EXERCISE MATERIALS -
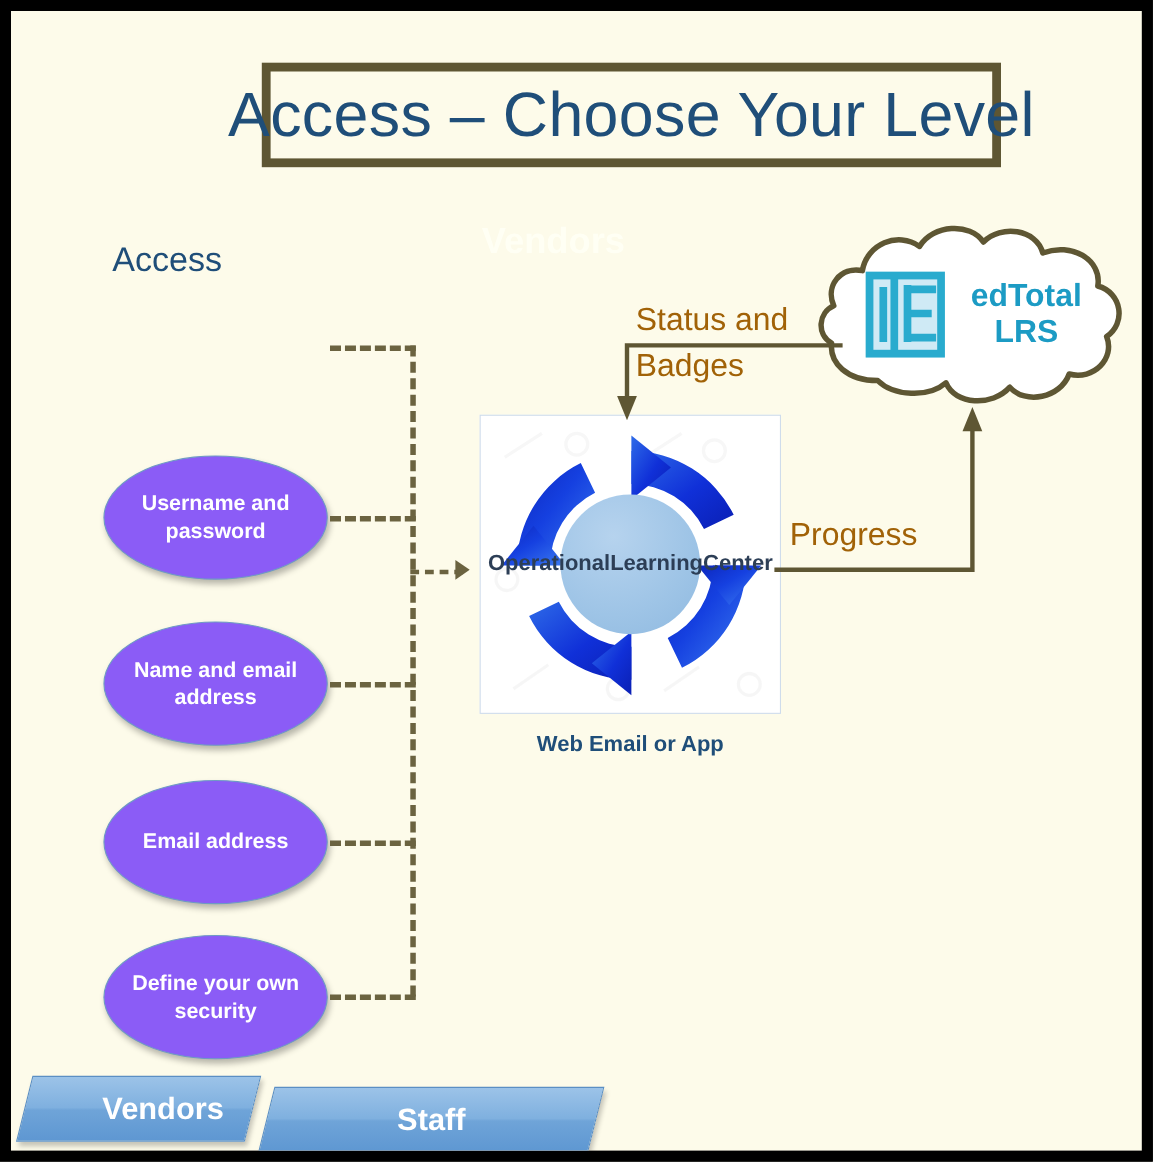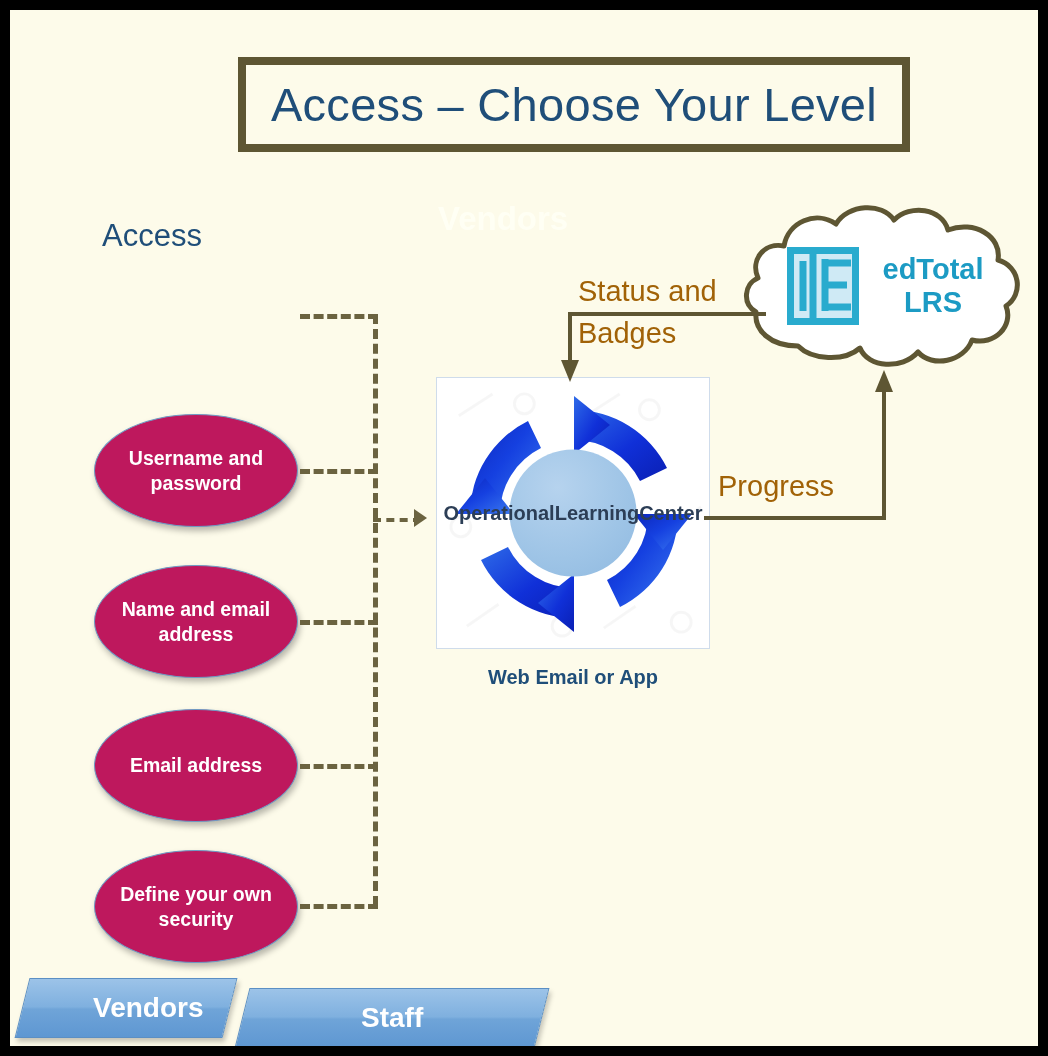--- a/index.html
+++ b/index.html
@@ -38,7 +38,7 @@
     justify-content: center;
   }
   #title-text {
-    font-size: 47px;
+    font-size: 57px;
     color: #1F4E79;
     letter-spacing: 0.3px;
     white-space: nowrap;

AIM OF THE EXERCISE -
The whole listing must be restated word for word. Leave out any pictures.

RESPONSE AREA -
--- a/index.html
+++ b/index.html
@@ -38,7 +38,7 @@
     justify-content: center;
   }
   #title-text {
-    font-size: 47px;
+    font-size: 57px;
     color: #1F4E79;
     letter-spacing: 0.3px;
     white-space: nowrap;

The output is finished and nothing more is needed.